Associate-CLO-Oncology

Location
Indianapolis, IN, United States
Posted
May 24, 2019
Ref
50035
Discipline
Science/R&D, Oncology
Required Education
Associate Degree
Position Type
Full time
At Lilly, we unite caring with discovery to make life better for people around the world. We are a global healthcare leader headquartered in Indianapolis, Indiana. Our 39,000 employees around the world work to discover and bring life-changing medicines to those who need them, improve the understanding and management of disease, and give back to our communities through philanthropy and volunteerism. We give our best effort to our work, and we put people first. We're looking for people who are determined to make life better for people around the world.

Responsibilities
The TA Associate, Clinical Laboratory Sciences will have early engagement with the appropriate study team, business and therapeutic partners on development of the clinical laboratory, diagnostic and biomarker strategies at the trial level. The TA associate coordinates vendor activities for assigned trials as well as faciliatates research and resolution to any clinical laboratory and diagnostic issues or needs throughout the life of the trial. They partner with the clinical team to provide input into the protocol development/design, develop and implement the integrated trial clinical laboratory plans and the review and monitoring of resultant data, ultimately providing high quality, combinable data in a cost effective and timely fashion.

Primary Responsibilities: This job description is intended to provide a general overview of the job requirements at the time it was prepared. The job requirements of any position may change over time and may include additional responsibilities not specifically described in the job description. Consult with your supervision regarding your actual job responsibilities and any related duties that may be required for the position.
  1. Portfolio Strategy, Planning and Delivery
  • Provide complete clinical laboratory, ECG, imaging, sample storage and other clinical diagnostic support as needed for assigned trial(s)
  • Provide expertise and consultation relating to clinical laboratory, ECG, imaging, sample storage and other diagnostic biomarkers, including assay development and validation.
  • Provide technical and logistical consultation regarding clinical laboratory, ECG, imaging, sample storage and other diagnostic biomarker issues and services
  • Provide input and review of the protocol related to clinicial laboratory and diagnostic needs
  • Provide and oversee clinical testing plans and study risk oversight as it pertains to clincial labs, diagnostic data reviews, and lab managments plans.
  • Partner with the Sourcing organization to follow the proper sourcing strategy for vendor assignment
  1. Project Management
  • Escalate issues as warranted to upper management
  • Proactively be monitoring for issues and trends
  • Drive clinical laboratory data completeness and accuracy within business systems
  • Drive communications to prospectively manage upcoming cross-functional activities, key milestones, and decisions as well as to proactively identify updates to schedule and partner with clinical to optimize timeline
  • Articulate the value of clinical laboratory solutions in terms of reliability, time, cost, quality and scalability
  • Monitor trial budgets and ensure FRAP compliance
  • Maintain accurate budget information and defined protocol testing in the Laboratory and Diagnostic tool
  • Maintain inspection readiness at all times by maintaining a complete eTMF at a trial level
  • Keep study team abreast of trial specific metrics and issues
  1. People Development
  • Participate fully in the performance management process
  • Model the Lilly core values and behaviors
  • Provide peer coaching within the organization that fosters inclusion and innovation, continual improvemnt, and an external awareness and understanding
50035BR

Basic Qualifications
  • Bachelor's degree in a science or related life sciences field
  • Qualified candidates must be legally authorized to be employed in the United States.

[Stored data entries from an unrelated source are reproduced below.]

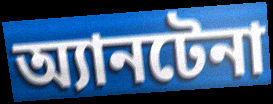
অ্যানটেনা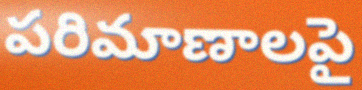
పరిమాణాలపైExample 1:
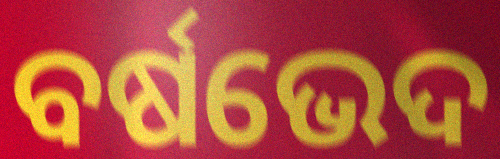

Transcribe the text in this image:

ବର୍ଷଭେଦ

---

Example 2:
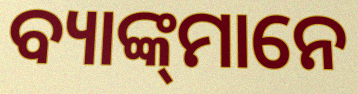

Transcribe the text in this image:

ବ୍ୟାଙ୍କ୍‌ମାନେ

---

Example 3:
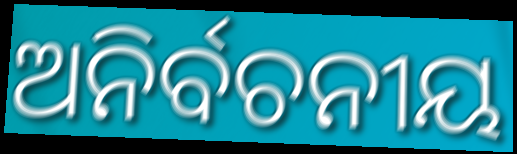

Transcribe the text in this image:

ଅନିର୍ବଚନୀୟ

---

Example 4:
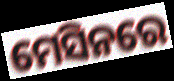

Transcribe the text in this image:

ମେସିନରେ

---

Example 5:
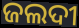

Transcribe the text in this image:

ଜଲଦୀ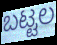
ಬಟ್ಟಲ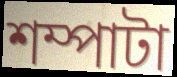
শম্পাটা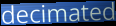
decimated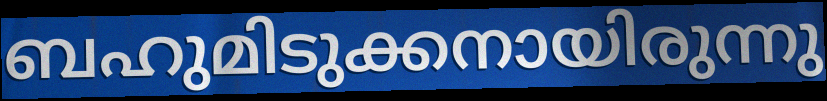
ബഹുമിടുക്കനായിരുന്നു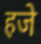
हजेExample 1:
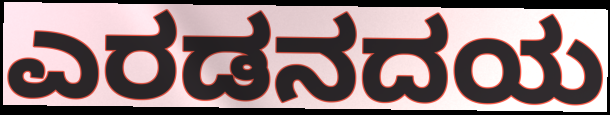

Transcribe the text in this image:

ಎರಡನದಯ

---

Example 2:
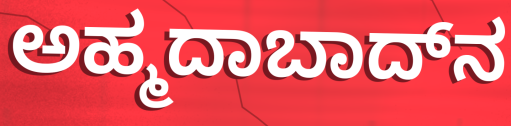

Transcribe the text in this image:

ಅಹ್ಮದಾಬಾದ್‌ನ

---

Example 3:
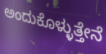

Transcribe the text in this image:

ಅಂದುಕೊಳ್ಳುತ್ತೇನೆ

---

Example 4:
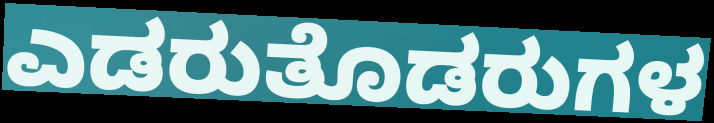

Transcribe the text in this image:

ಎಡರುತೊಡರುಗಳ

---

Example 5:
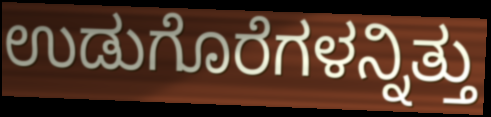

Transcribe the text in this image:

ಉಡುಗೊರೆಗಳನ್ನಿತ್ತು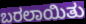
ಬರಲಾಯಿತು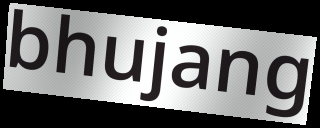
bhujang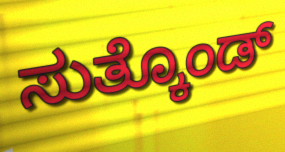
ಸುತ್ಕೊಂಡ್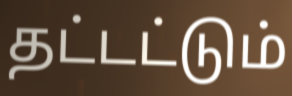
தட்டட்டும்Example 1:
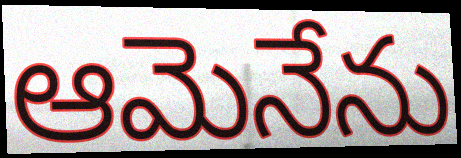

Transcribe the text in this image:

ఆమెనేను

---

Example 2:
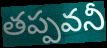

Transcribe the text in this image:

తప్పవనీ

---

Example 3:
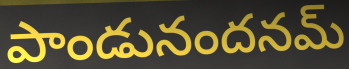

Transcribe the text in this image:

పాండునందనమ్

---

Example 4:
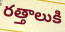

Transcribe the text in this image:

రత్తాలుకి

Lilly does not anticipate providing sponsorship for employment visa status (e.g., H-1B or TN status) for this employment position.

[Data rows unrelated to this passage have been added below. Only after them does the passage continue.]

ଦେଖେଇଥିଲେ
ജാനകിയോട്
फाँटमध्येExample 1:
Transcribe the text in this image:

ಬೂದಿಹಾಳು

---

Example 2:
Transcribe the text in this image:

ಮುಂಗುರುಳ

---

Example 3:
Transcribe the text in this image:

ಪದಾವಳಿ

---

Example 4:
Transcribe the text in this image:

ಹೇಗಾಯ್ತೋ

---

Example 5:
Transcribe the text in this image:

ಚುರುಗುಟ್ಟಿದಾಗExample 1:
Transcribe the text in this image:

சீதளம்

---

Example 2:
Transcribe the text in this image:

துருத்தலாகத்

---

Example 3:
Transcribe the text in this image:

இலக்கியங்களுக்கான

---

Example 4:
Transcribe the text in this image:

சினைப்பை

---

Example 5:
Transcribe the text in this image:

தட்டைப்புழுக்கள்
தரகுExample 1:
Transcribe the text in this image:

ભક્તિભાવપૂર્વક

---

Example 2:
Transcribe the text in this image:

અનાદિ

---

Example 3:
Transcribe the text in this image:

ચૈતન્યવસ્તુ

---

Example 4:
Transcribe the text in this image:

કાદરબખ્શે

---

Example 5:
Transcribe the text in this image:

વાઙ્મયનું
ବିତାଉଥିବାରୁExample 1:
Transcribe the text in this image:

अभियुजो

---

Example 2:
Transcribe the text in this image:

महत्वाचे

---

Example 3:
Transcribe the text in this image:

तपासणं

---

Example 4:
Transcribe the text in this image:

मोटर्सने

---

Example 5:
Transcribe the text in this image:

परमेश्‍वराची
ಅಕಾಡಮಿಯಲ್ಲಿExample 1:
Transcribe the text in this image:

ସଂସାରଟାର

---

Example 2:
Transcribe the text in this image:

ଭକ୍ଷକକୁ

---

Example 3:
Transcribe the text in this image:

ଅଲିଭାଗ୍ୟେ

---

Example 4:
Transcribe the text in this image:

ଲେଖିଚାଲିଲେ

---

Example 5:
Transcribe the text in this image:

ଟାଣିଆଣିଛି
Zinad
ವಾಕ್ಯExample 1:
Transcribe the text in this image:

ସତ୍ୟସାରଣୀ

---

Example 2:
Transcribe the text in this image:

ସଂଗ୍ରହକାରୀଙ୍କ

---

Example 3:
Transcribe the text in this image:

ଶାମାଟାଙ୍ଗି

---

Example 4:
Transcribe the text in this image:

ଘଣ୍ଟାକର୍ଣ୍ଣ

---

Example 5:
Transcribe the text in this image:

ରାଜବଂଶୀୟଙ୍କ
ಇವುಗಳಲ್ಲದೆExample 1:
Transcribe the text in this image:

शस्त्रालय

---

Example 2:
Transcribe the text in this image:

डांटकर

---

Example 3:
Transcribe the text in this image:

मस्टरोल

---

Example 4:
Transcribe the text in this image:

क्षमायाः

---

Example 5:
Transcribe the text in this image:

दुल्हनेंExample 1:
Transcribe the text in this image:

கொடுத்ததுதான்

Additional Skills/Preferences
  • Knowledge of clinical drug development
  • Prior laboratory experience or knowledge of laboratory testing
  • Strong self-management skills
  • Strong teamwork and interpersonal skills
  • Strong communication skills (verbal and written)
  • Conceptual understanding of information technology
  • Strong organizational skills
  • Negotiation skills
  • Detail oriented
  • Clinical trial experience preferred


Additional Information
Lilly is an EEO/Affirmative Action Employer and does not discriminate on the basis of age, race, color, religion, gender, sexual orientation, gender identity, gender expression, national origin, protected veteran status, disability or any other legally protected status.